While “supply chain issues” was the popular explanatory slogan, anyone who remembers basic econ knows that’s superficial and misleading. No matter how much supply goes down, it will remain available for purchase as long as its price rises enough. Every “supply chain issue” story is a “fairness norm” story in disguise.
The ideal outcome, honestly, is for atavistic fairness norms to vanish. They’re a classic case of good intentions with bad results. Just let the price system work its magic! What good are low prices if the products you want aren’t even on the shelves?!
Alas, atavistic norms rarely die. But if you’re lucky, you can still evade them. Right now, businesses all over the world are taking advantage of rampant inflation to finally raise prices back to market-clearing levels. There’s safety in numbers: The more businesses “unfairly” raise prices, the less likely your customers are to notice or care that your business raised prices.
But are there any ways to evade atavistic “fair price” norms that don’t require two years of aggravating shortages? The classic evasion is to plead rising costs. It’s not unfair to raise prices if you’re simply responding to higher input costs, right? After all asking businesses to lose money isn’t fair either.
If the public can accept one exception to the rule that “raising prices is unfair,” though, why not another? I propose the following additional exception. An additional exception which is (a) rhetorically palatable, and (b) likely to be highly effective if adopted.
The additional exception: Raising prices isn’t unfair if there’s a shortage.
Why is this rhetorically palatable? Because you can at least plausibly argue that shortages are unfair! Why should products just go to the lucky and well-connected? Why shouldn’t businesses striving to pump up production of sporadically available goods get a bonus for their extra effort?
Why is this likely to be highly effective if adopted? Because “raising prices isn’t unfair if there’s a shortage” is an exception big enough to drive a truck through. After all, the main time when firms want to raise prices is precisely when there’s a shortage!
Ideally, we’d get rid of atavistic norms about the “fair price.” Say it loud, say it proud: The fair price is the market price. Since that’s unlikely to happen, though, the next best thing is to tack on a loophole. When is it fair to raise a price? When costs rise OR there’s a shortage. Logically, of course, the latter exception subsumes the former, but let’s keep that insight to ourselves.

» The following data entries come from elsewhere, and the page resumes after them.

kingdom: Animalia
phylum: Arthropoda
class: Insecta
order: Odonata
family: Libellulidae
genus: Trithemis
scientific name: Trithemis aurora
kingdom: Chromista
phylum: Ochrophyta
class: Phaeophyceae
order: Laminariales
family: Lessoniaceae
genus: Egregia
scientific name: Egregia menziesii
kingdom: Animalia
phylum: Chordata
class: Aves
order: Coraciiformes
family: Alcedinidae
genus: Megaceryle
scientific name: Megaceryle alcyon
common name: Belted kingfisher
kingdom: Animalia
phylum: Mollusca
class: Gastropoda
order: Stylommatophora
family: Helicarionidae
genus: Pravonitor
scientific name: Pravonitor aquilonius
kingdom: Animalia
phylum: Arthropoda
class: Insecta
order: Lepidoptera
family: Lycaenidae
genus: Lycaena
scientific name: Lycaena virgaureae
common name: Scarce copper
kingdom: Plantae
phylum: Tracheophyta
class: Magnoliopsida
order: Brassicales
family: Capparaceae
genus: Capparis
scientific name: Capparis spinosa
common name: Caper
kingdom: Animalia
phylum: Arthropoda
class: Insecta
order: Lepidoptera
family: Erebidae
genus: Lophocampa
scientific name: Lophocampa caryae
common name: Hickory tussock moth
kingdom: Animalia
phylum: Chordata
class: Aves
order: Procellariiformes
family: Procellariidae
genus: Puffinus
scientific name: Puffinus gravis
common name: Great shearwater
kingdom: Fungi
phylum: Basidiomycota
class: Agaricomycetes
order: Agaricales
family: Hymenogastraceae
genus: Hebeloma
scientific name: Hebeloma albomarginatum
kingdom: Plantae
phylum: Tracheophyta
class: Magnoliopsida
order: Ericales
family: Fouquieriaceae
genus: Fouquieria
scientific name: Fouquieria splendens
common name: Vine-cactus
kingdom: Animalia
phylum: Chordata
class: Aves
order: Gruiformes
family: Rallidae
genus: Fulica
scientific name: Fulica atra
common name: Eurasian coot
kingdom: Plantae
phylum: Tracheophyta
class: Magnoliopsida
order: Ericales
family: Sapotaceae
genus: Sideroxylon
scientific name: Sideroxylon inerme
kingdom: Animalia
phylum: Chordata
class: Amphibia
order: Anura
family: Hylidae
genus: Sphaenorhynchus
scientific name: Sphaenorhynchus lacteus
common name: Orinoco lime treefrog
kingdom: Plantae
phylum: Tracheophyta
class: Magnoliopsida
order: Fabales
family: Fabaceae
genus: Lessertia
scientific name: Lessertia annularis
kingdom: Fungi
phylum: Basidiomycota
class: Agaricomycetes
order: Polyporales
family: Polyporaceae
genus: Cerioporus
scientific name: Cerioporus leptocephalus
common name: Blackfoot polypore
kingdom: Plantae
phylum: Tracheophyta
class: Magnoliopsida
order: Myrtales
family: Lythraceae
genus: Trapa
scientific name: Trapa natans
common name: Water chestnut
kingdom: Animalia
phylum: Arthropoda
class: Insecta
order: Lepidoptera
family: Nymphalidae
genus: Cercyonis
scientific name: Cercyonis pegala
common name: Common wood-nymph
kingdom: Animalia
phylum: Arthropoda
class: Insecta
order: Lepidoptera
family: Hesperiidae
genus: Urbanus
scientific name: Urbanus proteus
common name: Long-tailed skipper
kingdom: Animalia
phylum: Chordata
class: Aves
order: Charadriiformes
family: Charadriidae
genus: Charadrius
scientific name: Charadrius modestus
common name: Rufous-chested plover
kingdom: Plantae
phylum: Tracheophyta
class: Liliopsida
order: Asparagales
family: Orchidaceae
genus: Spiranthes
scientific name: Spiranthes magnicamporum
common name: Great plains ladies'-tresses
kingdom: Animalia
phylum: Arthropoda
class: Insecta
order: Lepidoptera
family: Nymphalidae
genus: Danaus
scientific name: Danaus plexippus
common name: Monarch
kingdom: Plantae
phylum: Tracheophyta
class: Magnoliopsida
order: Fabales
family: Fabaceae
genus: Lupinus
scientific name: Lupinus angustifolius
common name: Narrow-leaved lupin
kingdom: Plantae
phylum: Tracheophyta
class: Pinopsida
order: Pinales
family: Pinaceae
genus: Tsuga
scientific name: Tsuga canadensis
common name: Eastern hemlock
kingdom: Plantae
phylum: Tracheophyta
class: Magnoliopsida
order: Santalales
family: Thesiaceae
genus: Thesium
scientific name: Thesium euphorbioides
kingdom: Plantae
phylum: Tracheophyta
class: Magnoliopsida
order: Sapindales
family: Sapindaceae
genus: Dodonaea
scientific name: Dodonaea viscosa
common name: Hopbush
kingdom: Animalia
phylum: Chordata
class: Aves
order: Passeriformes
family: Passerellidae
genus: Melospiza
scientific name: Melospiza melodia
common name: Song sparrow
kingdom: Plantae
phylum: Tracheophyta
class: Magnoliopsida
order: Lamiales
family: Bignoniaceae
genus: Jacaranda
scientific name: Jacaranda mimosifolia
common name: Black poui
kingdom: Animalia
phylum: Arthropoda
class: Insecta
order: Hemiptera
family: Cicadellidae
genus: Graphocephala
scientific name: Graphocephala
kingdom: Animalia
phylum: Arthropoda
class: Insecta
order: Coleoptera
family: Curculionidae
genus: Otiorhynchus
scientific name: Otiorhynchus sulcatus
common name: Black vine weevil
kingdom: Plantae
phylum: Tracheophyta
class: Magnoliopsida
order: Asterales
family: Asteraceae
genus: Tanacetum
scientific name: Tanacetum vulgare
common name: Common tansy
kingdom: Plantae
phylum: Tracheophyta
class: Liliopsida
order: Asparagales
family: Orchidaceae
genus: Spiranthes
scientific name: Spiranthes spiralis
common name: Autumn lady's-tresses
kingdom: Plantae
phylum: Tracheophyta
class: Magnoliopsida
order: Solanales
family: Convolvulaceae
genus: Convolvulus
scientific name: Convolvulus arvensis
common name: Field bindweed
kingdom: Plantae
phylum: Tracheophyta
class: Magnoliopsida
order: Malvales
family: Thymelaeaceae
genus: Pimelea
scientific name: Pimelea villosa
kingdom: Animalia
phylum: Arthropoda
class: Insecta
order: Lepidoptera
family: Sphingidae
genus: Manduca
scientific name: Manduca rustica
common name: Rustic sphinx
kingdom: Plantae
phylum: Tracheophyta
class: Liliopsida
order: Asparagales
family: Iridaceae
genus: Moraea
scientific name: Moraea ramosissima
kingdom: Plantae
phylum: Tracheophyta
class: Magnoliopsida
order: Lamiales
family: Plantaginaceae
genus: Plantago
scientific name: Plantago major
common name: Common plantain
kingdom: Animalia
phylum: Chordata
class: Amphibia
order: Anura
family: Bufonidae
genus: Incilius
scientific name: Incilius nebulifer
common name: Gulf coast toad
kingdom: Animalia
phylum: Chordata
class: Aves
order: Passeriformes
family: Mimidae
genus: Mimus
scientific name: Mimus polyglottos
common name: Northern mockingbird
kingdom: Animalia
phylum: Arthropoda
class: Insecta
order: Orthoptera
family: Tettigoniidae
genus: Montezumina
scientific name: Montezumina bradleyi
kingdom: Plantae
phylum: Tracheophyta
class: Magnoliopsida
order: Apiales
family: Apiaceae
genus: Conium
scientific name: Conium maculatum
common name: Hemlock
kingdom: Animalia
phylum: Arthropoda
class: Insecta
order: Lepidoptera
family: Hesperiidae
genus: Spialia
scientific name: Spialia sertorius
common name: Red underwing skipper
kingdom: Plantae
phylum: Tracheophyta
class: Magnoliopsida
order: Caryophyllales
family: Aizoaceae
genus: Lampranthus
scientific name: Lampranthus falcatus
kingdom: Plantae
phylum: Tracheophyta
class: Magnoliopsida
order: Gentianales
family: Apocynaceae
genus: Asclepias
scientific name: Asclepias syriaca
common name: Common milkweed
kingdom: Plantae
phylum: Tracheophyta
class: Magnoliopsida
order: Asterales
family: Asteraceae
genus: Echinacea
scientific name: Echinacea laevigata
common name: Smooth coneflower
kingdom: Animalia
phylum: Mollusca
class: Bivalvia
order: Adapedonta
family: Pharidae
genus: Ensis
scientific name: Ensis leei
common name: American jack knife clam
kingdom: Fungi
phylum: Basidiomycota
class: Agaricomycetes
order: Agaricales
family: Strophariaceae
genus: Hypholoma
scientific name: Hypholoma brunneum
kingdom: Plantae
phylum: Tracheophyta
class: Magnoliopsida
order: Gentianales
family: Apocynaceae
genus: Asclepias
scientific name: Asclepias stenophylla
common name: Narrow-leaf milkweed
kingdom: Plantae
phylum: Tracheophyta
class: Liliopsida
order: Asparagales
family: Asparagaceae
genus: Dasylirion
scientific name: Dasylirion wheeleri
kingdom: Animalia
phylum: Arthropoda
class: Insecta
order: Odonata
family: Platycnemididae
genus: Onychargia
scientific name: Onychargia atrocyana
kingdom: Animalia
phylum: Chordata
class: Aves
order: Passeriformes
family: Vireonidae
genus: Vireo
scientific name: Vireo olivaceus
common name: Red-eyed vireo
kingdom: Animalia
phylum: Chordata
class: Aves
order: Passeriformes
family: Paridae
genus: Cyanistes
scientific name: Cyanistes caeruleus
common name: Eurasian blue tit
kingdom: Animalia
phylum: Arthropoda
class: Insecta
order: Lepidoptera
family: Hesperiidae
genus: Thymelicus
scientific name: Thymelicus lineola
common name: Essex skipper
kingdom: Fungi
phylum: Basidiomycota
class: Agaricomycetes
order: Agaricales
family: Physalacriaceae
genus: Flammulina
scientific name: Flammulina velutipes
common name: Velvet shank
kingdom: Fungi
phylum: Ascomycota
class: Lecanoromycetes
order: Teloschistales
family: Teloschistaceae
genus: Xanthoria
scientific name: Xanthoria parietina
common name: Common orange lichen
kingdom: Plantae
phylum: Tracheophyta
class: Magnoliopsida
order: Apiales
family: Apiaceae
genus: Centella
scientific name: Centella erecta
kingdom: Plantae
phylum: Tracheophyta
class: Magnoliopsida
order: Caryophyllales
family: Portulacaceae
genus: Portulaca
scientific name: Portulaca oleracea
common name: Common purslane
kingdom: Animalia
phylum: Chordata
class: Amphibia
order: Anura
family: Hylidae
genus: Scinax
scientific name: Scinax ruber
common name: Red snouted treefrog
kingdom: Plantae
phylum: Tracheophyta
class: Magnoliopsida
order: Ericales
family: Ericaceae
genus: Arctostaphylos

"Why should products just go to the lucky and well-connected?" A typical response is, "Why should products just go to the rich?" A complex debate ensues. Your rhetorically palatable exception not so palatable any more. Instead you need a rhetorically palatable rejoinder to that response.
How about stores putting up signs saying something like "We are temporarily increasing prices because of supply shortages. The higher prices are to discourage unnecessary purchases so that some product remains for those that need it the most."